◆ Task brief
Take every line from the records below that includes the word "توسط".

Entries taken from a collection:

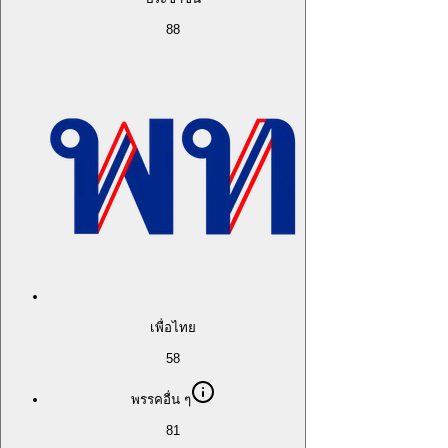
88
เพื่อไทย
58
พรรคอื่น ๆ
81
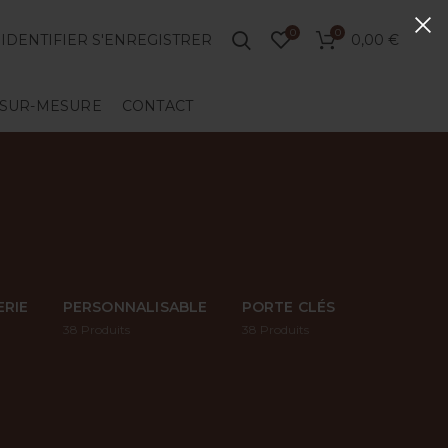
0
0
'IDENTIFIER S'ENREGISTRER
0,00
€
SUR-MESURE
CONTACT
RIE
PERSONNALISABLE
PORTE CLÉS
38
Produits
38
Produits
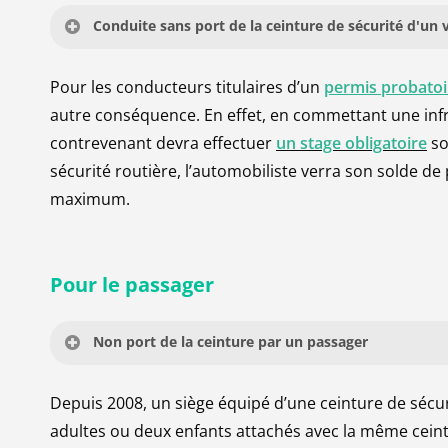
Conduite sans port de la ceinture de sécurité d'un
Type d’infraction :
Contravention de 4ème classe
Pour les conducteurs titulaires d’un
permis probatoi
autre conséquence. En effet, en commettant une infrac
Article du code de la route : R412-1
contrevenant devra effectuer
un stage obligatoire
so
sécurité routière, l’automobiliste verra son solde de
Amende forfaitaire :
135 €
maximum.
Amende minorée :
90 €
(si paiement dans les 1
Amende majorée :
375 €
(après 45 jours sans 
Pour
le
passager
Mesures concernant le permis de conduire :
Non port de la ceinture par un passager
Retrait de 3 points
Type d’infraction :
Contravention de 4ème classe
NB :
Avant de prendre la route, c’est au conducteur
Depuis 2008, un siège équipé d’une ceinture de sécu
bouclé leur ceinture.
adultes ou deux enfants attachés avec la même cein
Article du code de la route : R412-1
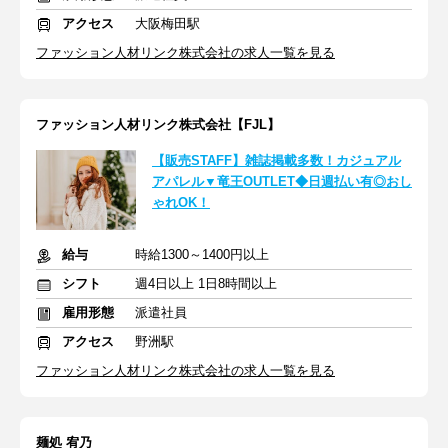
アクセス
大阪梅田駅
ファッション人材リンク株式会社の求人一覧を見る
ファッション人材リンク株式会社【FJL】
【販売STAFF】雑誌掲載多数！カジュアル
アパレル▼竜王OUTLET◆日週払い有◎おし
ゃれOK！
給与
時給1300～1400円以上
シフト
週4日以上 1日8時間以上
雇用形態
派遣社員
アクセス
野洲駅
ファッション人材リンク株式会社の求人一覧を見る
麺処 宥乃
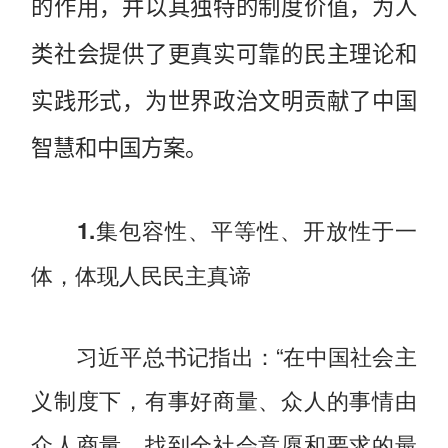
的作用，并以其独特的制度价值，为人
类社会提供了更真实可靠的民主理论和
实践形式，为世界政治文明贡献了中国
智慧和中国方案。
1.集包容性、平等性、开放性于一
体，体现人民民主真谛
习近平总书记指出：“在中国社会主
义制度下，有事好商量、众人的事情由
众人商量，找到全社会意愿和要求的最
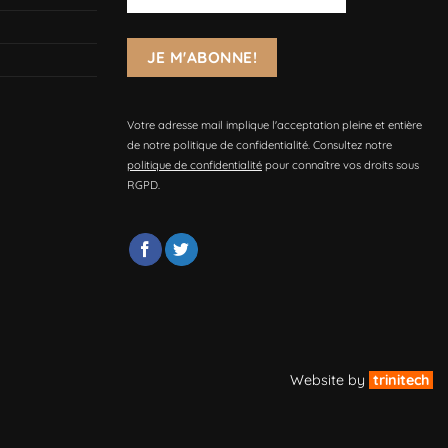
Votre adresse mail implique l'acceptation pleine et entière
de notre politique de confidentialité. Consultez notre
politique de confidentialité
pour connaître vos droits sous
RGPD.
Website by
trinitech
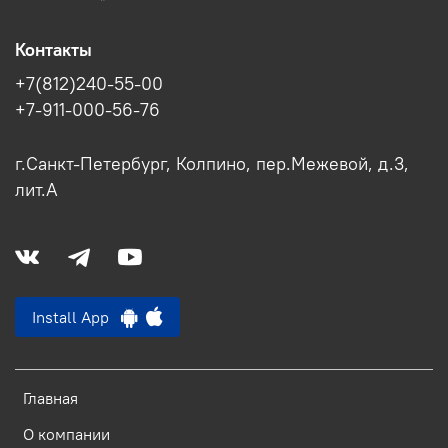
Контакты
+7(812)240-55-00
+7-911-000-56-76
г.Санкт-Петербург, Колпино, пер.Межевой, д.3,
лит.А
Install App
Главная
О компании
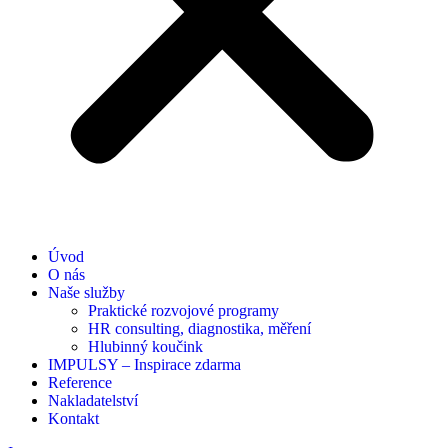
Úvod
O nás
Naše služby
Praktické rozvojové programy
HR consulting, diagnostika, měření
Hlubinný koučink
IMPULSY – Inspirace zdarma
Reference
Nakladatelství
Kontakt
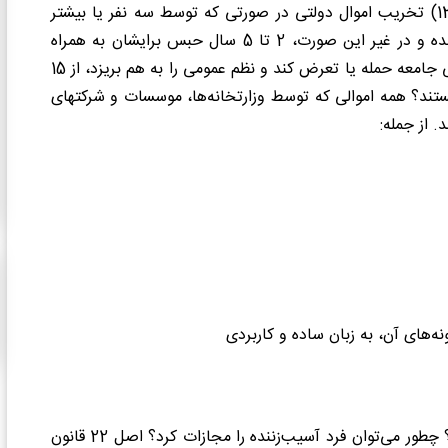
نخواهد بود. در ماده 683 قانون تعزیرات (مصوب در سال 1375) تخریب اموال دولتی در صورتی که توسط سه نفر یا بیشتر
انجام شوند، ممکن است به محارب شناخته شدن آن‎ها منجر شده و در غیر این صورت، 2 تا 5 سال حبس برایشان به همراه
خواهد داشت. از طرفی، اگر کسی به افراد عادی در صحن عمومی جامعه حمله یا تعرض کند و نظم عمومی را به هم بریزد، از 15
روز تا 6 ماه حبس خواهد شد. اما اموال دولتی چه چیزهایی هستند؟ همه اموالی که توسط وزارتخانه‌ها، موسسات و شرکت‎های
 از جمله:
ه‌های آن، به زبان ساده و کاربردی
اما اگر اموال شخصی کسی مورد تهدید و آسیب قرار بگیرند چه؟ چطور می‌توان فرد آسیب‌زننده را مجازات کرد؟ اصل 22 قانون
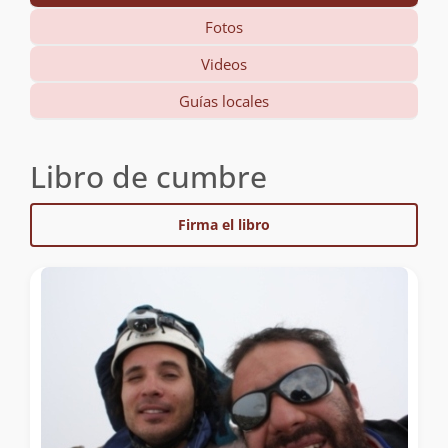
Fotos
Videos
Guías locales
Libro de cumbre
Firma el libro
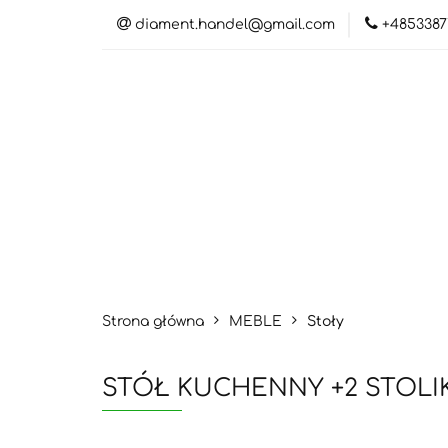
diament.handel@gmail.com
+4853387
Kateg
Katego
Strona główna
MEBLE
Stoły
STÓŁ KUCHENNY +2 STOLI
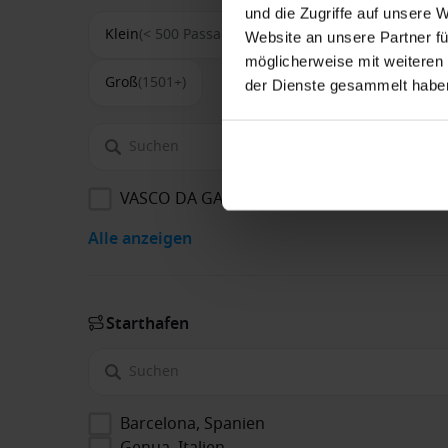
und die Zugriffe auf unsere 
Klein
(< 500 Passagiere)
Mittel
(500-1500)
Website an unsere Partner fü
möglicherweise mit weiteren
Groß
(1501+)
der Dienste gesammelt habe
VASCO DA GAMA
Alle anzeigen
Starthafen
Barcelona, Spanien
Genua, Italien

◆ Solution to this exercise
نخواهد بود. در ماده 683 قانون تعزیرات (مصوب در سال 1375) تخریب اموال دولتی در صورتی که توسط سه نفر یا بیشتر
روز تا 6 ماه حبس خواهد شد. اما اموال دولتی چه چیزهایی هستند؟ همه اموالی که توسط وزارتخانه‌ها، موسسات و شرکت‎های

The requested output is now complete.